Both Pineapple Expresses have turned out great smoke, which is why she is one of my keepers 

Congrats on getting back to work, my friend who I had drinks with yesterday has assured me he will help me find work soon. He has a really big network and is a Global Cost Accounting Manager at his company so I know he has pull. It shouldn't be too long before I rejoin the workforce  Just sucks it took me this long to get a hold of him, if I had asked him for help months ago I'd be working by now but I was too stubborn to ask for help and thought I could do this on my own. As usual, it's not what you know it's who you know...


----------



## mcpurple (Mar 30, 2011)

well good luck man, i hope it will all work out for you.


----------



## nattyhead357 (Mar 30, 2011)

I see everything is goin good over here!


----------



## nattyhead357 (Mar 30, 2011)

well minus some inbreeding genetic mutations


----------



## bajafox (Mar 30, 2011)

I was in my veg tent earlier and had forgotten I started to germ a seed I got from Sharksbreath #2 in a wet paper towel last night, gonna check it in a few days and see if it sprouted




mcpurple said:


> well good luck man, i hope it will all work out for you.


Thanks mcpurple, I need to find work soon, even if it pays less than unemployment...I just need to find a steady income I can rely on



nattyhead357 said:


> I see everything is goin good over here!


So far so good, had to deal with spider mites for a few weeks and killed a lot of my yield but hopefully I have that under control now and next month should be a pretty good month 



nattyhead357 said:


> well minus some inbreeding genetic mutations


Which ones?


----------



## nattyhead357 (Mar 30, 2011)

the PEs are like completly different phenos, correct? if i read all that right at least. and they all came from the same mother, so i called it an inbreed lol


----------



## bajafox (Mar 30, 2011)

They are all the same pheno, just grew differently when they were cloned... So far I like #3's potential, she's starting to look like she could be special


----------



## TaoWolf (Mar 30, 2011)

A cutting/clone is just a branch of the original plant that's formed it's own roots - nothing different genetically and nothing to do with breeding at all... which makes it all the more mysterious.

It has to be something different in the environment or nutrients or something external right? I'm really curious though what might be going on to cause the stretching though as it might apply to my plants. Like yours, they don't appear sick/underfed/burned or anything obvious... just victims of a really pronounced flowering stretch after looking compact/normal'ish through veg.

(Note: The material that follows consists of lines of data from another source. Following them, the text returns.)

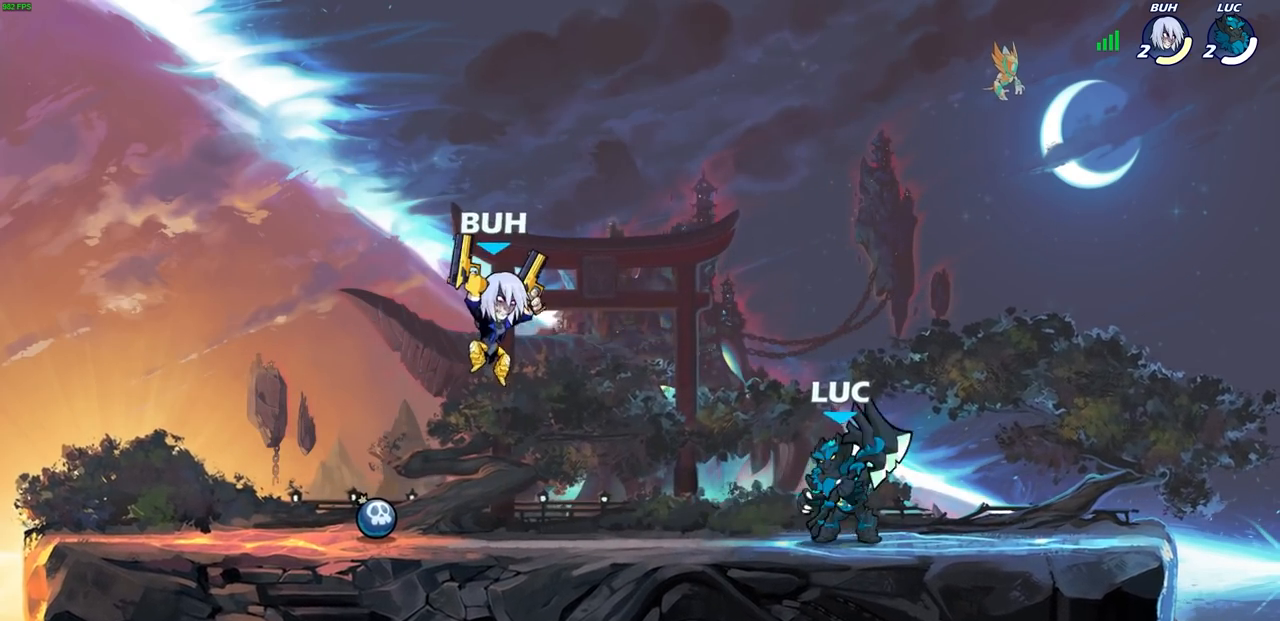
{"buttons": [], "left_stick": "center", "right_stick": "center", "events": [[17, "CROSS", "down"], [100, "CROSS", "up"], [100, "left_stick", "center"], [150, "left_stick", "down-left"], [183, "R1", "down"], [183, "R2", "down"], [217, "CIRCLE", "down"], [300, "CIRCLE", "up"], [300, "R1", "up"], [300, "R2", "up"], [333, "left_stick", "center"]]}
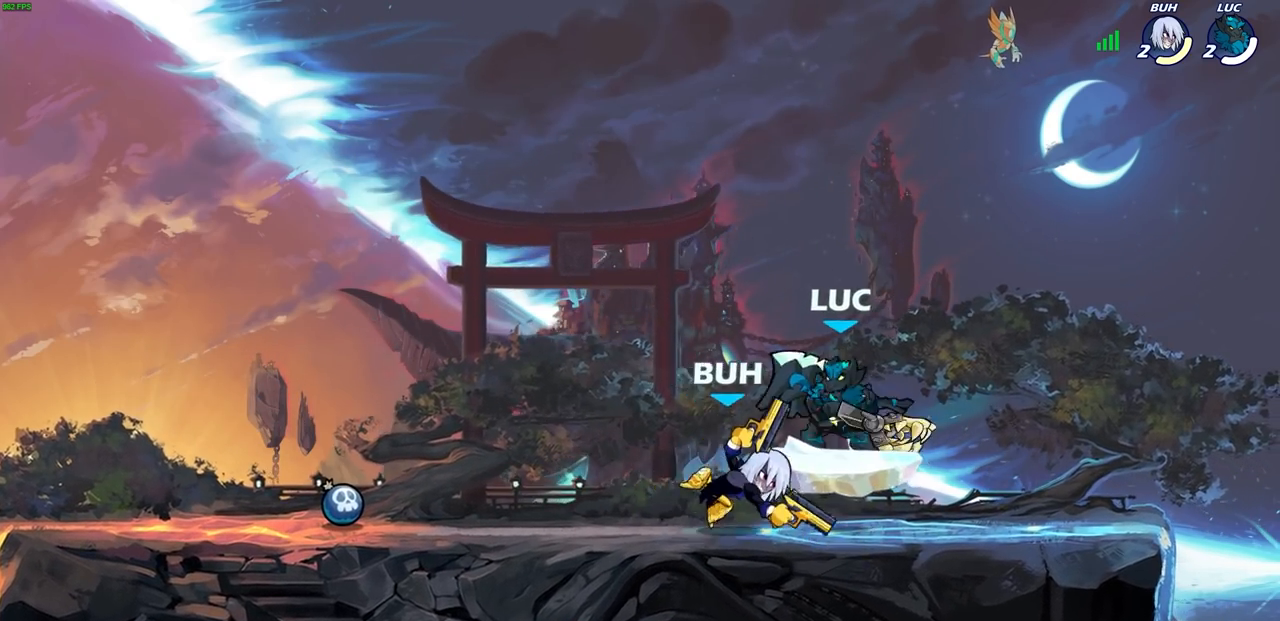
{"buttons": [], "left_stick": "right", "right_stick": "center", "events": [[383, "left_stick", "right"]]}
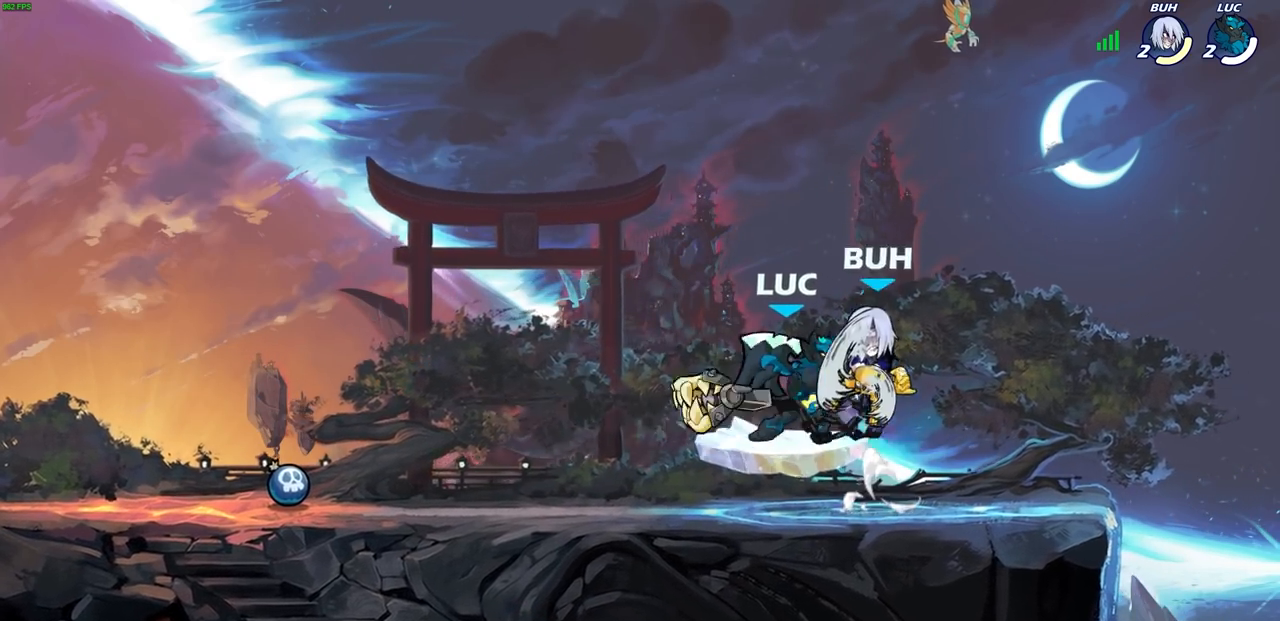
{"buttons": [], "left_stick": "center", "right_stick": "center", "events": [[333, "left_stick", "center"]]}
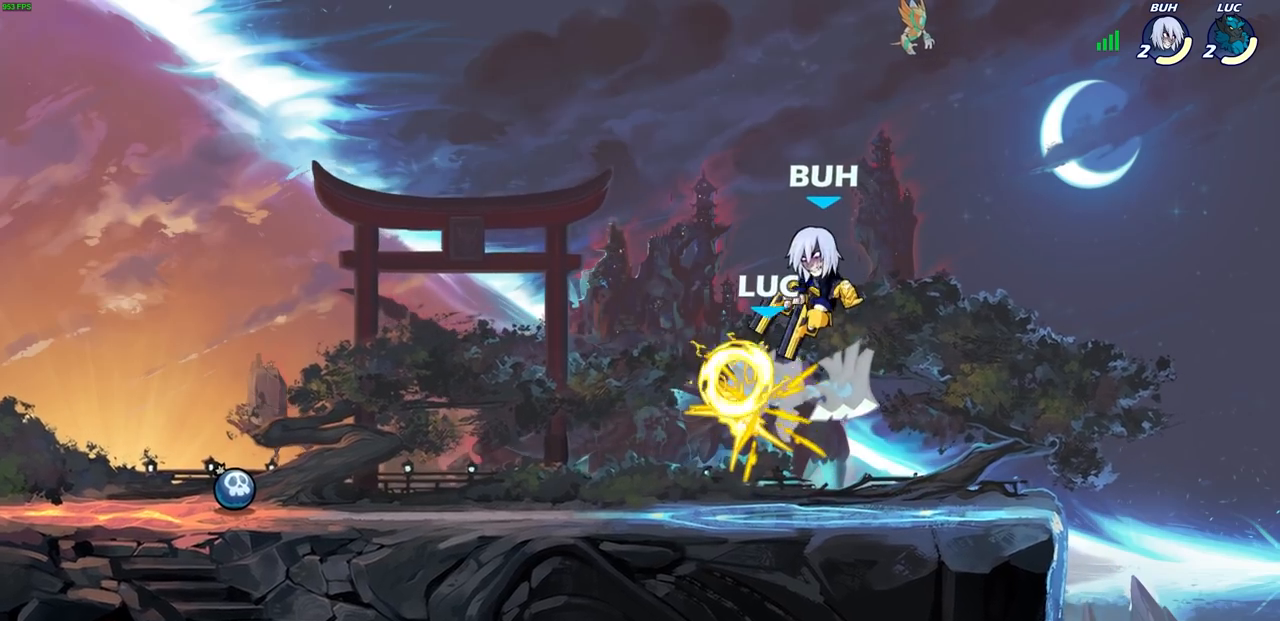
{"buttons": ["CROSS", "R2"], "left_stick": "left", "right_stick": "center", "events": [[167, "left_stick", "left"], [417, "CROSS", "down"], [417, "R2", "down"]]}
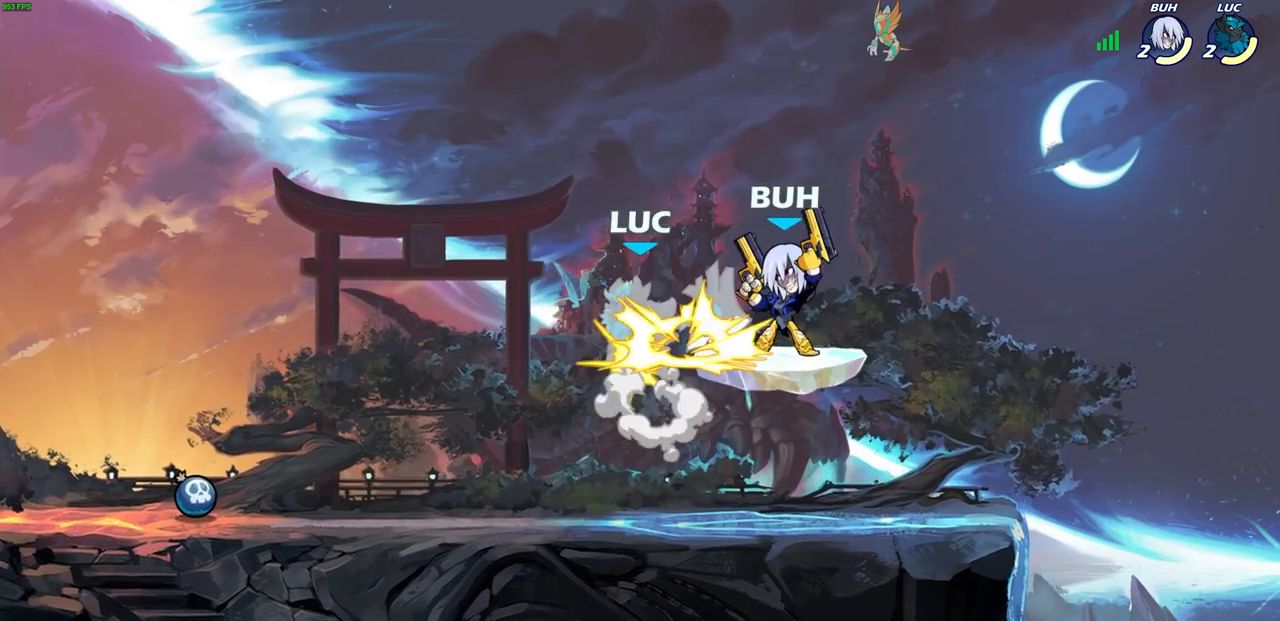
{"buttons": [], "left_stick": "center", "right_stick": "center"}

Can think of anything you did differently from the other PE's baja? Might even just be something little like where the cutting was taken from. I don't know, just BS'ing.


----------



## bajafox (Mar 30, 2011)

The only thing I can think of doing differently is the timing of the final transplant. I transplant from my cloner > 16oz part cups > half gallon veg pots > 2 gallon veg pots > 3 gallon smart/geo pots (flower pots)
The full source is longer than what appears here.